#### DIRECTIONS FOR THIS TASK
Edit the listing below by replacing every occurrence of "Multicoloured" with "Multicolored", and reproduce all of its lines with everything else unchanged.

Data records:
=== Section Start ===

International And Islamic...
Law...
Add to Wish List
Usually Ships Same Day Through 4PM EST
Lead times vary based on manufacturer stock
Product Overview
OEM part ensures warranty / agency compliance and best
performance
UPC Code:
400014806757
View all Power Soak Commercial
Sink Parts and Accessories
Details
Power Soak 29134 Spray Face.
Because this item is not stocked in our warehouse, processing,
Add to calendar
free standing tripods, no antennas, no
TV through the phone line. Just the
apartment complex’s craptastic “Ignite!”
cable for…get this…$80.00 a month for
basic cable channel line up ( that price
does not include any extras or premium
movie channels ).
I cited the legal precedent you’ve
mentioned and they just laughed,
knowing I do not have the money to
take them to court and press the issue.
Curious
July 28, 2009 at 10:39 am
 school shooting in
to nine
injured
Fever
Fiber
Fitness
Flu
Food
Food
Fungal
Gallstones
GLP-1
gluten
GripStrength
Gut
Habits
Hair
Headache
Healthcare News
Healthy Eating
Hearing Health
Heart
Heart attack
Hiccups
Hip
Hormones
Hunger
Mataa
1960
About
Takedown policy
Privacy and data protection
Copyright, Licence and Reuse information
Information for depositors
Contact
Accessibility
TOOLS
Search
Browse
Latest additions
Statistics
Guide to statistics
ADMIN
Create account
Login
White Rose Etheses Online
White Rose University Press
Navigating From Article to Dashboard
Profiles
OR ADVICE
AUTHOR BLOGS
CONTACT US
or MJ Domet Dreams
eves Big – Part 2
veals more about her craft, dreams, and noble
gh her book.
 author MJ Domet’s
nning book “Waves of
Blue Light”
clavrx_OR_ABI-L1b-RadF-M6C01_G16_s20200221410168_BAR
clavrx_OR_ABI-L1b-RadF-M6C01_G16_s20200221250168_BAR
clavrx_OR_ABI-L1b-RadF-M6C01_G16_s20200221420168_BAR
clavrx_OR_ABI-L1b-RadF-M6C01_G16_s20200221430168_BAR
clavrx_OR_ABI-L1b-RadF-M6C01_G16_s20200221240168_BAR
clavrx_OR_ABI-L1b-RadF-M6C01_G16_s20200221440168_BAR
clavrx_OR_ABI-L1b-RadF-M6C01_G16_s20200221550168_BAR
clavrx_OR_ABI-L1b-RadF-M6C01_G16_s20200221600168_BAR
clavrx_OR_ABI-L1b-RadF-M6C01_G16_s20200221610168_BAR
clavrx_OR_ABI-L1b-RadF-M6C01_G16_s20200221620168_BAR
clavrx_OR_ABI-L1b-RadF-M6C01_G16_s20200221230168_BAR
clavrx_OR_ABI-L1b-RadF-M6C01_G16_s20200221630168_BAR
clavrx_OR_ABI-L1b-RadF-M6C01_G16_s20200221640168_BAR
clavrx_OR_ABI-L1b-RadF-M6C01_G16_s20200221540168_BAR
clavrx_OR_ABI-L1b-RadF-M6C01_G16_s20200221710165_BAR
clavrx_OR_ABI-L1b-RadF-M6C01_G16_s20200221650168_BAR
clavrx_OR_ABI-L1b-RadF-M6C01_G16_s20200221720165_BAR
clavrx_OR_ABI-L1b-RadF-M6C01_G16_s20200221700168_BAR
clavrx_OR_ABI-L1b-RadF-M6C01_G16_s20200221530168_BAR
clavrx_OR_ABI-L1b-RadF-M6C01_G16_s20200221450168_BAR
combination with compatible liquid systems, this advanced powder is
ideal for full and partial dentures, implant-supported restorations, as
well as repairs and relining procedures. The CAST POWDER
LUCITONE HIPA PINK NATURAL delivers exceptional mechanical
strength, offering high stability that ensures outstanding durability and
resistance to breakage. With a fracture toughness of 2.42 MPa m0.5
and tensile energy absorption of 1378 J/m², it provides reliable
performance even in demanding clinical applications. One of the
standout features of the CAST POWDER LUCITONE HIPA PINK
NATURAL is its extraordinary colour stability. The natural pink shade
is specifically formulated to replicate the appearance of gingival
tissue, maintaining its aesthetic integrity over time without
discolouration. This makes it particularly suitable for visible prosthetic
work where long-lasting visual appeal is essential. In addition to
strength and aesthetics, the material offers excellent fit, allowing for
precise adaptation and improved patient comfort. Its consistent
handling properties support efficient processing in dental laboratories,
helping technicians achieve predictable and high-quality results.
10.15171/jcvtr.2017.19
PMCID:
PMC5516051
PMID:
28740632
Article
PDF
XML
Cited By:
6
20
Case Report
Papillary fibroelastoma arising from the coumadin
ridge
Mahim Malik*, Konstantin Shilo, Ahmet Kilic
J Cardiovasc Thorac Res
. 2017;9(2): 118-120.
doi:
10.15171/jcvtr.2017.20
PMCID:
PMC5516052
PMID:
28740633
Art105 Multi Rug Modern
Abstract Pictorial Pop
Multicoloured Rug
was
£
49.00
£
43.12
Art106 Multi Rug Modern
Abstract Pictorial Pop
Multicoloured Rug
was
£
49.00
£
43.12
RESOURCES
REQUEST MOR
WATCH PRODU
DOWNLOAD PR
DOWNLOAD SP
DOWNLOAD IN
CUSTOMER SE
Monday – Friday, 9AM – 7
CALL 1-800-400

=== Section End ===

#### RESPONSE
International And Islamic...
Law...
Add to Wish List
Usually Ships Same Day Through 4PM EST
Lead times vary based on manufacturer stock
Product Overview
OEM part ensures warranty / agency compliance and best
performance
UPC Code:
400014806757
View all Power Soak Commercial
Sink Parts and Accessories
Details
Power Soak 29134 Spray Face.
Because this item is not stocked in our warehouse, processing,
Add to calendar
free standing tripods, no antennas, no
TV through the phone line. Just the
apartment complex’s craptastic “Ignite!”
cable for…get this…$80.00 a month for
basic cable channel line up ( that price
does not include any extras or premium
movie channels ).
I cited the legal precedent you’ve
mentioned and they just laughed,
knowing I do not have the money to
take them to court and press the issue.
Curious
July 28, 2009 at 10:39 am
 school shooting in
to nine
injured
Fever
Fiber
Fitness
Flu
Food
Food
Fungal
Gallstones
GLP-1
gluten
GripStrength
Gut
Habits
Hair
Headache
Healthcare News
Healthy Eating
Hearing Health
Heart
Heart attack
Hiccups
Hip
Hormones
Hunger
Mataa
1960
About
Takedown policy
Privacy and data protection
Copyright, Licence and Reuse information
Information for depositors
Contact
Accessibility
TOOLS
Search
Browse
Latest additions
Statistics
Guide to statistics
ADMIN
Create account
Login
White Rose Etheses Online
White Rose University Press
Navigating From Article to Dashboard
Profiles
OR ADVICE
AUTHOR BLOGS
CONTACT US
or MJ Domet Dreams
eves Big – Part 2
veals more about her craft, dreams, and noble
gh her book.
 author MJ Domet’s
nning book “Waves of
Blue Light”
clavrx_OR_ABI-L1b-RadF-M6C01_G16_s20200221410168_BAR
clavrx_OR_ABI-L1b-RadF-M6C01_G16_s20200221250168_BAR
clavrx_OR_ABI-L1b-RadF-M6C01_G16_s20200221420168_BAR
clavrx_OR_ABI-L1b-RadF-M6C01_G16_s20200221430168_BAR
clavrx_OR_ABI-L1b-RadF-M6C01_G16_s20200221240168_BAR
clavrx_OR_ABI-L1b-RadF-M6C01_G16_s20200221440168_BAR
clavrx_OR_ABI-L1b-RadF-M6C01_G16_s20200221550168_BAR
clavrx_OR_ABI-L1b-RadF-M6C01_G16_s20200221600168_BAR
clavrx_OR_ABI-L1b-RadF-M6C01_G16_s20200221610168_BAR
clavrx_OR_ABI-L1b-RadF-M6C01_G16_s20200221620168_BAR
clavrx_OR_ABI-L1b-RadF-M6C01_G16_s20200221230168_BAR
clavrx_OR_ABI-L1b-RadF-M6C01_G16_s20200221630168_BAR
clavrx_OR_ABI-L1b-RadF-M6C01_G16_s20200221640168_BAR
clavrx_OR_ABI-L1b-RadF-M6C01_G16_s20200221540168_BAR
clavrx_OR_ABI-L1b-RadF-M6C01_G16_s20200221710165_BAR
clavrx_OR_ABI-L1b-RadF-M6C01_G16_s20200221650168_BAR
clavrx_OR_ABI-L1b-RadF-M6C01_G16_s20200221720165_BAR
clavrx_OR_ABI-L1b-RadF-M6C01_G16_s20200221700168_BAR
clavrx_OR_ABI-L1b-RadF-M6C01_G16_s20200221530168_BAR
clavrx_OR_ABI-L1b-RadF-M6C01_G16_s20200221450168_BAR
combination with compatible liquid systems, this advanced powder is
ideal for full and partial dentures, implant-supported restorations, as
well as repairs and relining procedures. The CAST POWDER
LUCITONE HIPA PINK NATURAL delivers exceptional mechanical
strength, offering high stability that ensures outstanding durability and
resistance to breakage. With a fracture toughness of 2.42 MPa m0.5
and tensile energy absorption of 1378 J/m², it provides reliable
performance even in demanding clinical applications. One of the
standout features of the CAST POWDER LUCITONE HIPA PINK
NATURAL is its extraordinary colour stability. The natural pink shade
is specifically formulated to replicate the appearance of gingival
tissue, maintaining its aesthetic integrity over time without
discolouration. This makes it particularly suitable for visible prosthetic
work where long-lasting visual appeal is essential. In addition to
strength and aesthetics, the material offers excellent fit, allowing for
precise adaptation and improved patient comfort. Its consistent
handling properties support efficient processing in dental laboratories,
helping technicians achieve predictable and high-quality results.
10.15171/jcvtr.2017.19
PMCID:
PMC5516051
PMID:
28740632
Article
PDF
XML
Cited By:
6
20
Case Report
Papillary fibroelastoma arising from the coumadin
ridge
Mahim Malik*, Konstantin Shilo, Ahmet Kilic
J Cardiovasc Thorac Res
. 2017;9(2): 118-120.
doi:
10.15171/jcvtr.2017.20
PMCID:
PMC5516052
PMID:
28740633
Art105 Multi Rug Modern
Abstract Pictorial Pop
Multicolored Rug
was
£
49.00
£
43.12
Art106 Multi Rug Modern
Abstract Pictorial Pop
Multicolored Rug
was
£
49.00
£
43.12
RESOURCES
REQUEST MOR
WATCH PRODU
DOWNLOAD PR
DOWNLOAD SP
DOWNLOAD IN
CUSTOMER SE
Monday – Friday, 9AM – 7
CALL 1-800-400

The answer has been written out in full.